Cosa prova mettendosi a nudo, scoprendo e rivelando le sue fragilità al lettore?
«L’elemento personale è la scintilla dell’atto creativo. Ma non può esaurirsi tutto lì. Racconto fatti borderline, sconosciuti a molti, tuttavia la sperimentazione e l’autodistruzione in cui affonda il personaggio è qualcosa che riguarda tutti».
La salvezza come tema universale?
«Certamente. Chi di noi non ha mai desiderato di proteggere la persona amata per poi dover ammettere che ci sono cose che sfuggono al nostro controllo? Possiamo costruire cattedrali di nevrosi ma le cose accadono e solo i pazzi pensano davvero di poter dominare tutto».
Il successo mondiale di Joker e altri libri che hanno raccontato il disagio psichico hanno aperto una porta. Segnali positivi?
«Parlare di un tema, strapparlo alle grinfie del tabù è sempre un bene. Nessuno vuol negare l’esistenza della malattia mentale, ci mancherebbe, ma oggi vedo palesarsi un pericolo ancor più grave dell’ostinato silenzio».
Ovvero?
«Stiamo assistendo ad una profonda medicalizzazione dell’essere umano, soprattutto nel mondo degli adolescenti. Oggi la vitalità, la fame di vita, può persino essere presa come sintomo di una malattia. E allora mi domando: che fine ha fatto la ricerca emotiva propria dei poeti? Ultimamente riprendo in mano i testi di Caproni e il suo ragionare sulla morte, lo slancio d’un uomo a caccia d’una preda, oggi riusciremmo ancora a non fraintenderlo, a non bollarlo come una dichiarazione di un depresso cronico? Non possiamo ridimensionare tutto a sintomo e in quel caso, come potremmo osservare ancora l’arte senza sensi di colpa?».

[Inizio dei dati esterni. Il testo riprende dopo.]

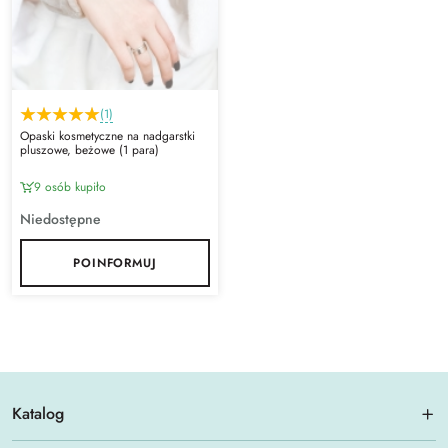
(1)
Opaski kosmetyczne na nadgarstki
pluszowe, beżowe (1 para)
9 osób kupiło
Niedostępne
POINFORMUJ
Katalog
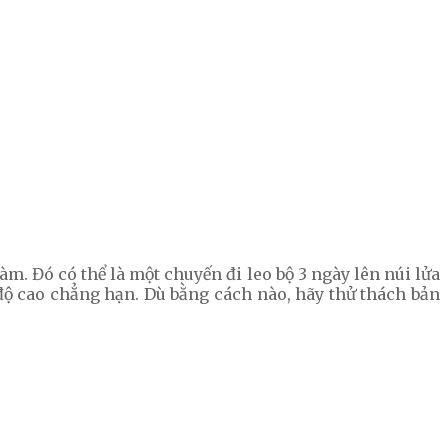
àm. Đó có thể là một chuyến đi leo bộ 3 ngày lên núi lửa
 độ cao chẳng hạn. Dù bằng cách nào, hãy thử thách bản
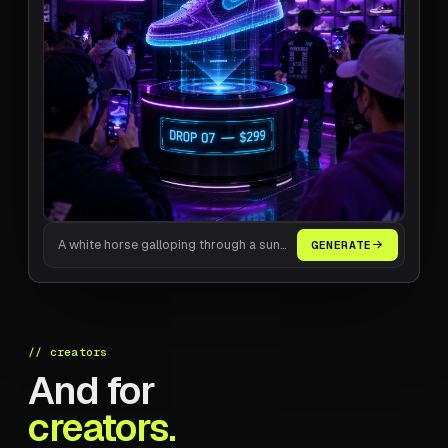
A white horse galloping through a sunlit meadow, cinematic
GENERATE
// creators
And for
creators.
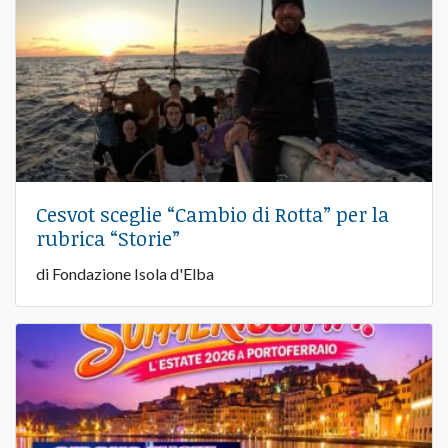
Cesvot sceglie “Cambio di Rotta” per la
rubrica “Storie”
di Fondazione Isola d'Elba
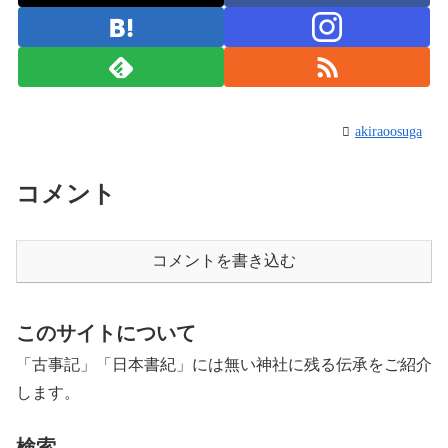
akiraoosuga
コメント
コメントを書き込む
このサイトについて
「古事記」「日本書紀」には無い神社に残る伝承をご紹介
します。
検索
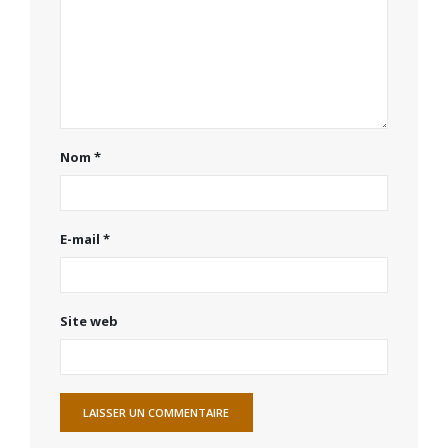
Nom
*
E-mail
*
Site web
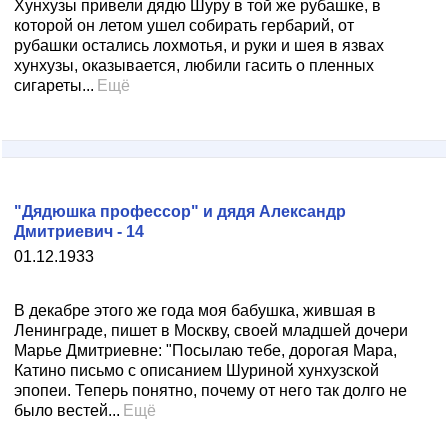
Хунхузы привели дядю Шуру в той же рубашке, в
которой он летом ушел собирать гербарий, от
рубашки остались лохмотья, и руки и шея в язвах
хунхузы, оказывается, любили гасить о пленных
сигареты...
Ещё
"Дядюшка профессор" и дядя Александр
Дмитриевич - 14
01.12.1933
В декабре этого же года моя бабушка, жившая в
Ленинграде, пишет в Москву, своей младшей дочери
Марье Дмитриевне: "Посылаю тебе, дорогая Мара,
Катино письмо с описанием Шуриной хунхузской
эпопеи. Теперь понятно, почему от него так долго не
было вестей...
Ещё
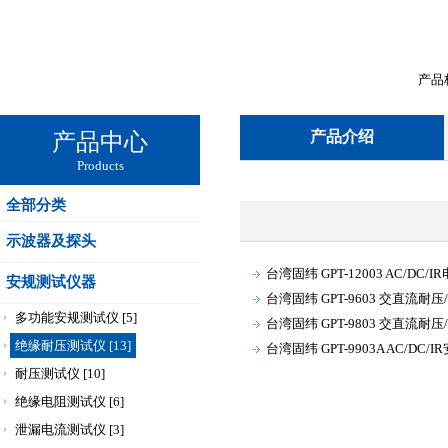
产品
产品介绍
产品中心
Products
全部分类
示波器及探头
台湾固纬 GPT-12003 AC/DC
安规测试仪器
台湾固纬 GPT-9603 交直流耐
多功能安规测试仪 [5]
台湾固纬 GPT-9803 交直流耐
绝缘耐压测试仪 [13]
台湾固纬 GPT-9903A AC/DC/
耐压测试仪 [10]
绝缘电阻测试仪 [6]
泄漏电流测试仪 [3]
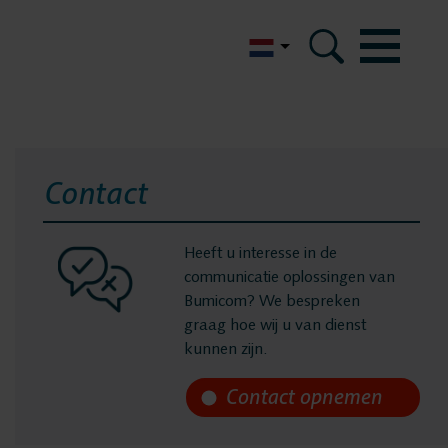
English
m
icom
Contact
eferenties
Heeft u interesse in de
communicatie oplossingen van
Bumicom? We bespreken
ertificeringen
graag hoe wij u van dienst
kunnen zijn.
 data security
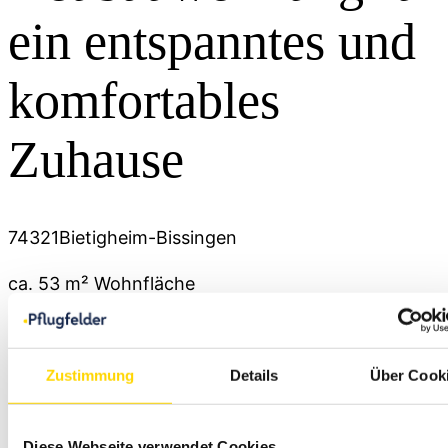
ein entspanntes und
komfortables
Zuhause
74321
Bietigheim-Bissingen
ca. 53 m²
Wohnfläche
2
Zimmer
1
Bad
Zustimmung
Details
Über Cook
1
Schlafzimmer
Diese Webseite verwendet Cookies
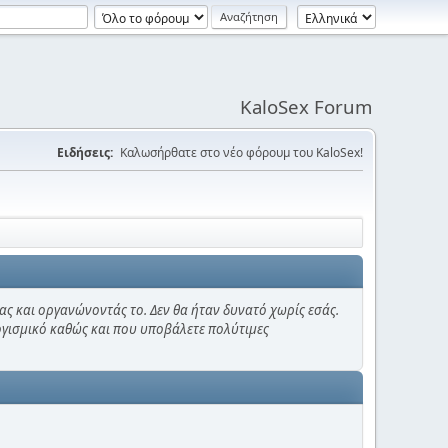
KaloSex Forum
Ειδήσεις:
Καλωσήρθατε στο νέο φόρουμ του KaloSex!
ας και οργανώνοντάς το. Δεν θα ήταν δυνατό χωρίς εσάς.
λογισμικό καθώς και που υποβάλετε πολύτιμες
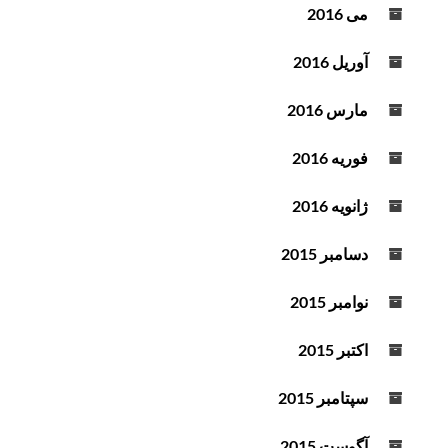
می 2016
آوریل 2016
مارس 2016
فوریه 2016
ژانویه 2016
دسامبر 2015
نوامبر 2015
اکتبر 2015
سپتامبر 2015
آگوست 2015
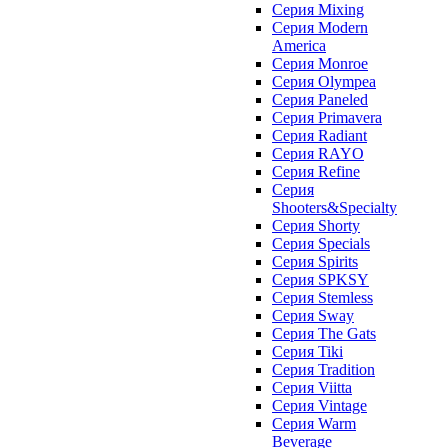
Серия Mixing
Серия Modern
America
Серия Monroe
Серия Olympea
Серия Paneled
Серия Primavera
Серия Radiant
Серия RAYO
Серия Refine
Серия
Shooters&Specialty
Серия Shorty
Серия Specials
Серия Spirits
Серия SPKSY
Серия Stemless
Серия Sway
Серия The Gats
Серия Tiki
Серия Tradition
Серия Viitta
Серия Vintage
Серия Warm
Beverage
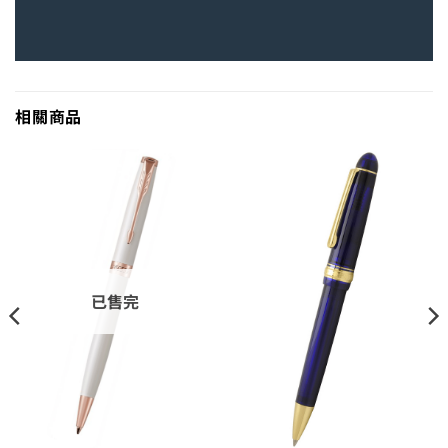
相關商品
已售完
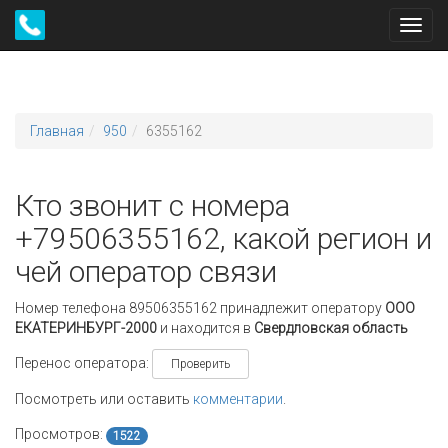
Toggl
navig
Главная
950
6355162
Кто звонит с номера
+79506355162, какой регион и
чей оператор связи
Номер телефона 89506355162 принадлежит оператору
ООО
ЕКАТЕРИНБУРГ-2000
и находится в
Свердловская область
Перенос оператора:
Проверить
Посмотреть или оставить
комментарии
.
Просмотров:
1522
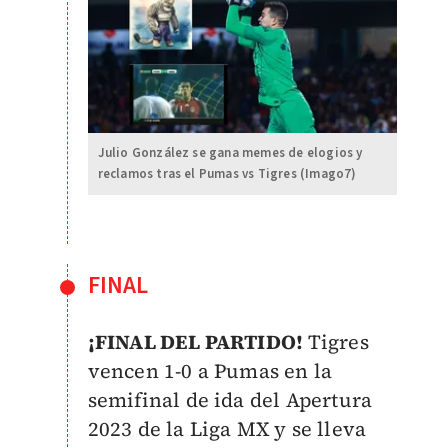
Julio González se gana memes de elogios y
reclamos tras el Pumas vs Tigres (Imago7)
FINAL
¡FINAL DEL PARTIDO!
Tigres
vencen 1-0 a Pumas en la
semifinal de ida del Apertura
2023 de la Liga MX y se lleva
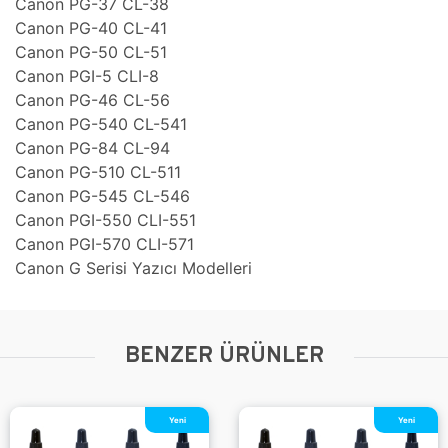
Canon PG-37 CL-38
Canon PG-40 CL-41
Canon PG-50 CL-51
Canon PGI-5 CLI-8
Canon PG-46 CL-56
Canon PG-540 CL-541
Canon PG-84 CL-94
Canon PG-510 CL-511
Canon PG-545 CL-546
Canon PGI-550 CLI-551
Canon PGI-570 CLI-571
Canon G Serisi Yazıcı Modelleri
BENZER ÜRÜNLER
Yeni
Yeni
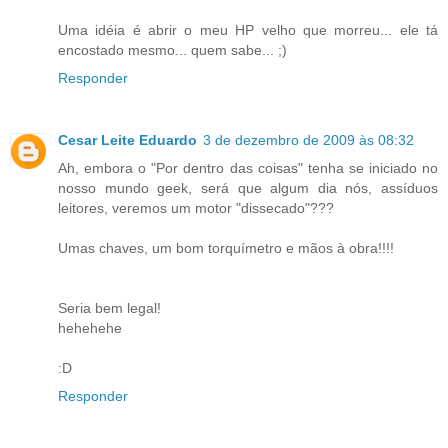
Uma idéia é abrir o meu HP velho que morreu... ele tá
encostado mesmo... quem sabe... ;)
Responder
Cesar Leite Eduardo
3 de dezembro de 2009 às 08:32
Ah, embora o "Por dentro das coisas" tenha se iniciado no
nosso mundo geek, será que algum dia nós, assíduos
leitores, veremos um motor "dissecado"???
Umas chaves, um bom torquímetro e mãos à obra!!!!
Seria bem legal!
hehehehe
:D
Responder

Lei è padre. Le sembra che anche il mondo della scuola sia mutato?
«Sì, è cambiata la prospettiva. Prima si cercava di cogliere i primi segnali di un talento potenziale, oggi sembra si voglia andare a caccia di quegli elementi fuori standard in una crescita normale. Ecco, lo ammetto, questo elemento culturale mi spaventa».